Dividing the Netflix prize – and Bayesian philosophy

It’s been a dramatic month: A month ago, a coalition of some of the leading teams qualifies for the $1 million grand prize for improving the accuracy of the movie-recommending model by more than 10%. But, they would close the competition 30 days afterward, in case someone else is able to improve upon the result. This happened less than a day before the deadline, by The enormous Ensemble, composed of 23 previously separate teams and individuals. Of course, most of the progress towards the victory was through the models making use of new significant patterns in the data, such as that of time.

The development of an ensemble from many separate teams was another accomplishment, and the GPT’s inclusion rules provide some insight into the process: “shares” of the winnings were distributed based on how much was a contribution able to improve the result in terms of percentage points. Simon Owens describes what it was like to participate in The Ensemble.

Bayesian statistics always works with ensembles: the posterior is a weighted average of all models, the weight being based on the fit of each model times the prior quality of the model. There are some additional Bayesian elements that could be a part of future competitions, such as Bayesian scoring functions.

In the past I was asked to contrast Occam’s razor with the Epicurean principle. Occam’s razor is the Bayesian prior, or the the yang principle: simpler models have greater a priori weight (because we tend to economize that what is useful).
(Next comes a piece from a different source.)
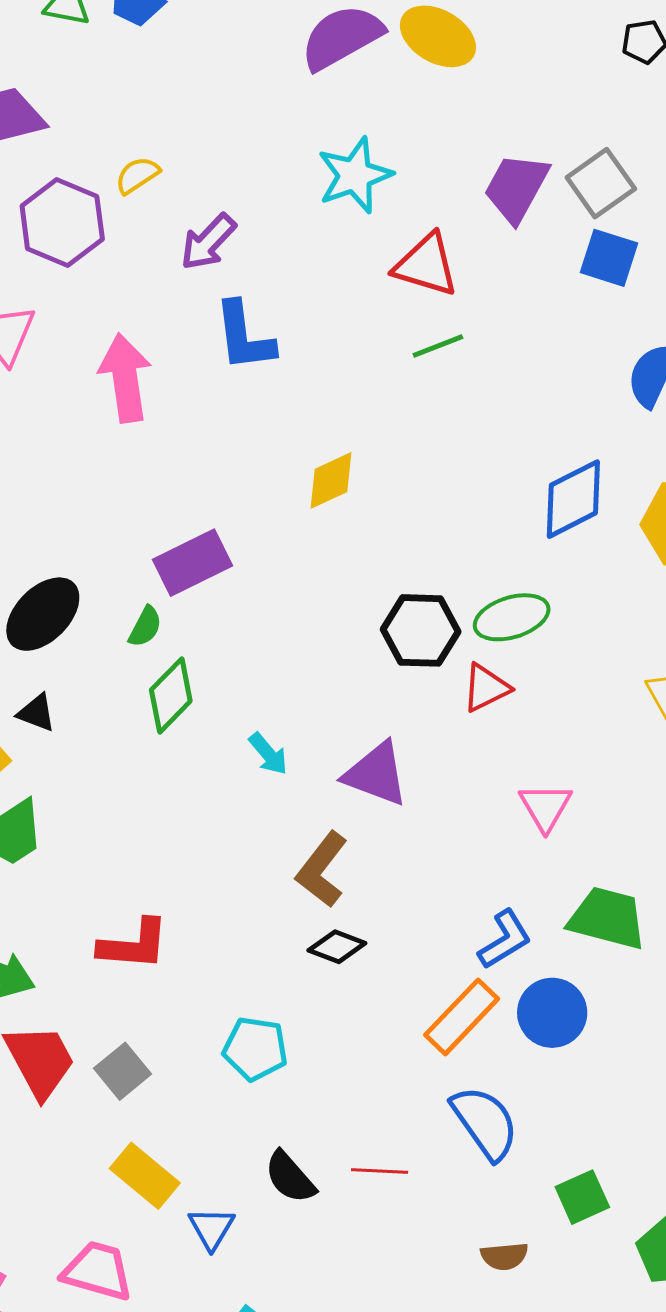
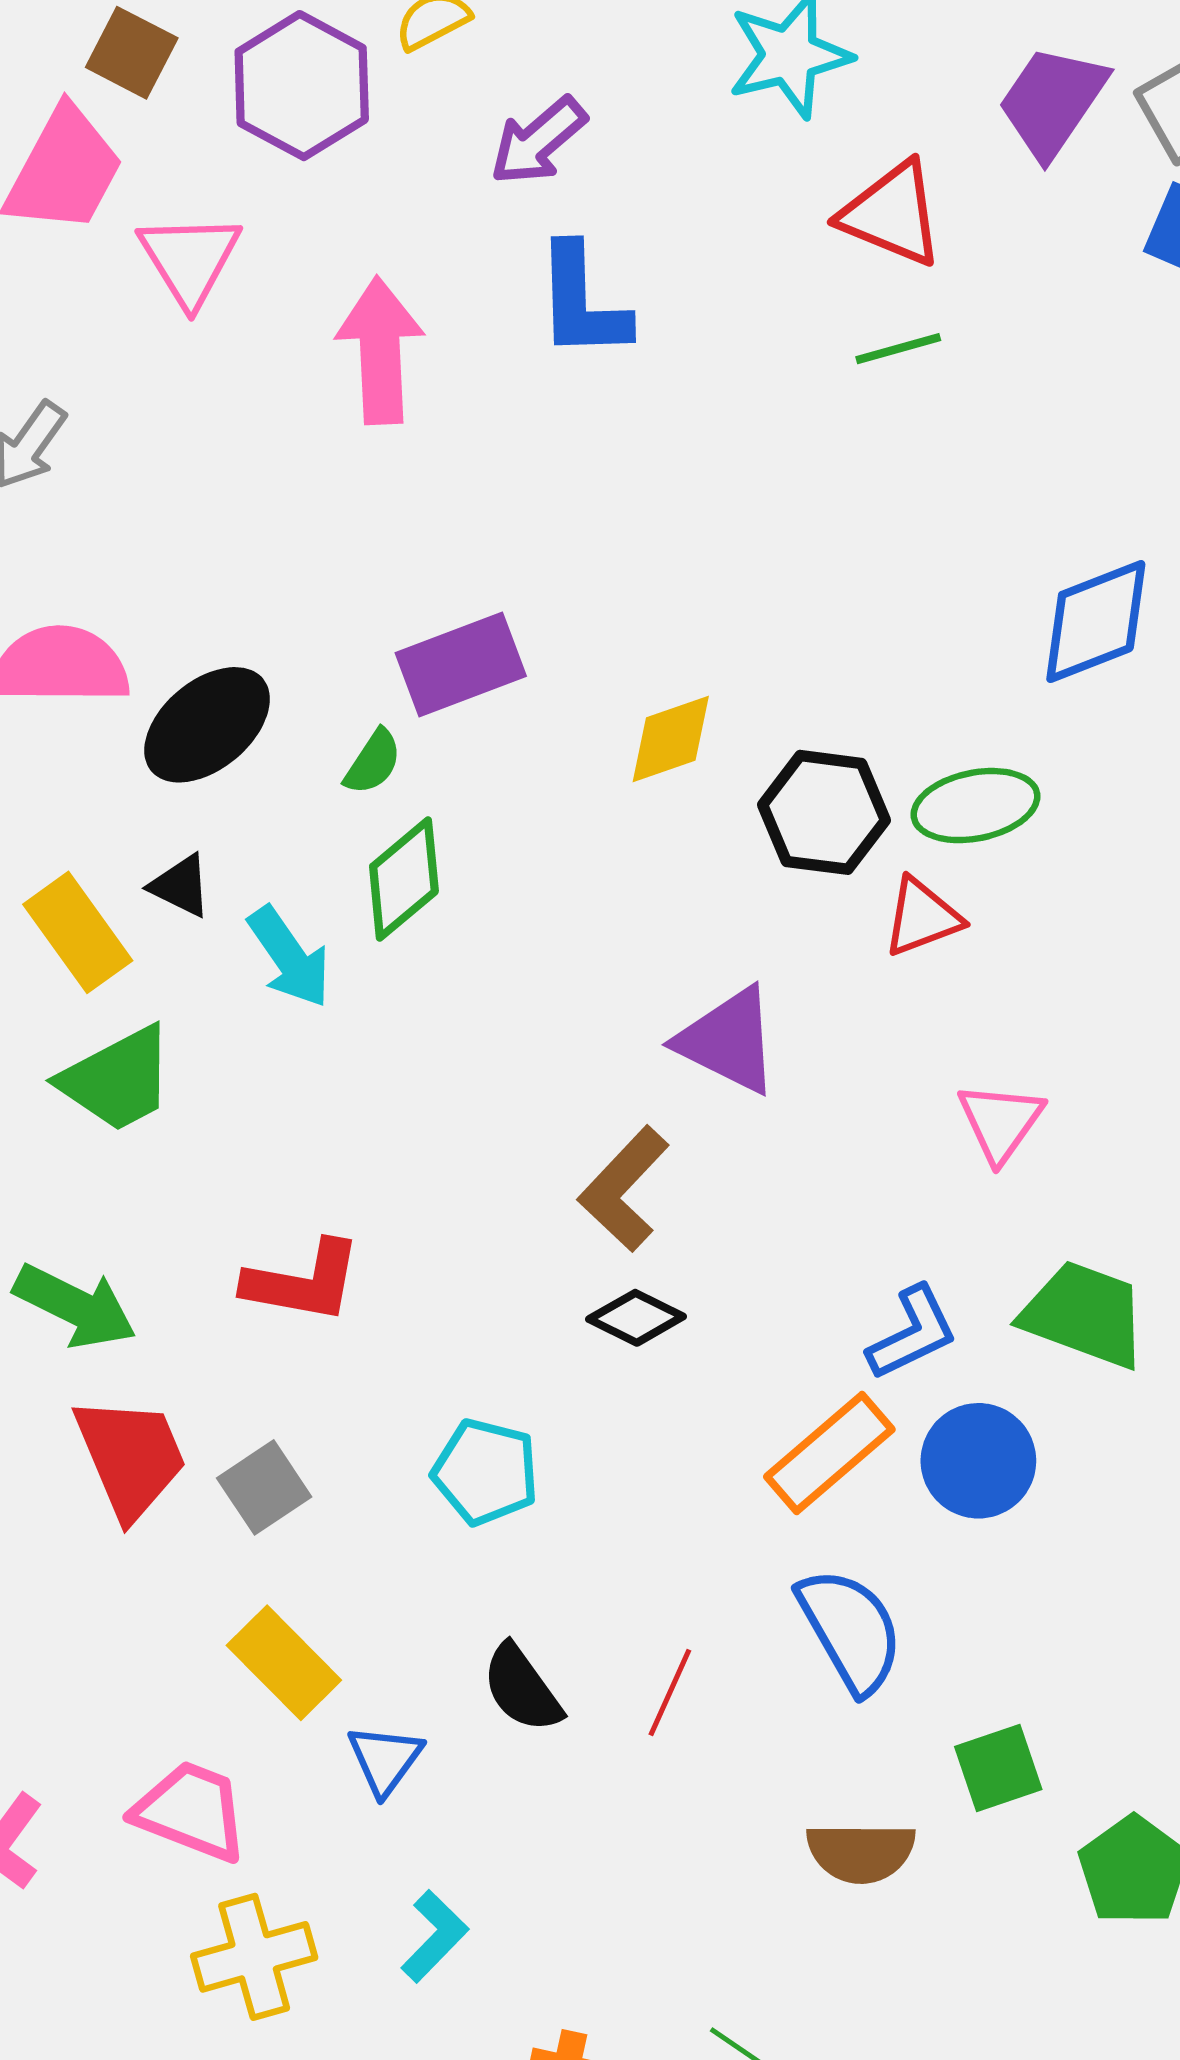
yellow diamond: (331, 480) -> (671, 739), moved
cyan arrow: (268, 754) -> (289, 957), moved, size x1.4
red line: (380, 1171) -> (670, 1693), turned -74
brown semicircle: (504, 1256) -> (861, 1852), size x1.4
Occam’s razor goes back to Aristotle, who wrote “For the more limited, if adequate, is always preferable,” and “For if the consequences are the same, it is always better to assume the more limited antecedent” in his Physics. We mathematically express it as the prior.
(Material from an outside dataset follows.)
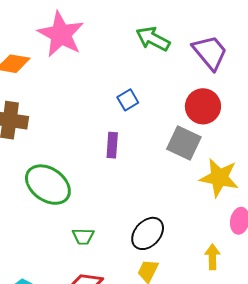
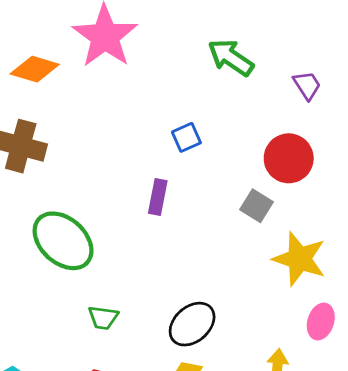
purple trapezoid: (210, 52) -> (307, 85), size x0.6
gray square: (184, 143) -> (257, 206), size x0.7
Epicurean principle is the yin, or mathematically expressed as the integral over the model space. Ensembles go back to Epicurus’ letter to Herodotus: “When, therefore, we investigate the causes of […] phenomena, […] we must take into account the variety of ways in which analogous occurrences happen within our experience.” Thus, Bayesian statistics combines the yin and the yang, balancing the pursuit of simplicity with the limitations of uncertainty.

[7/31/09: Added a link to Simon Owens’ interview with The Ensemble.]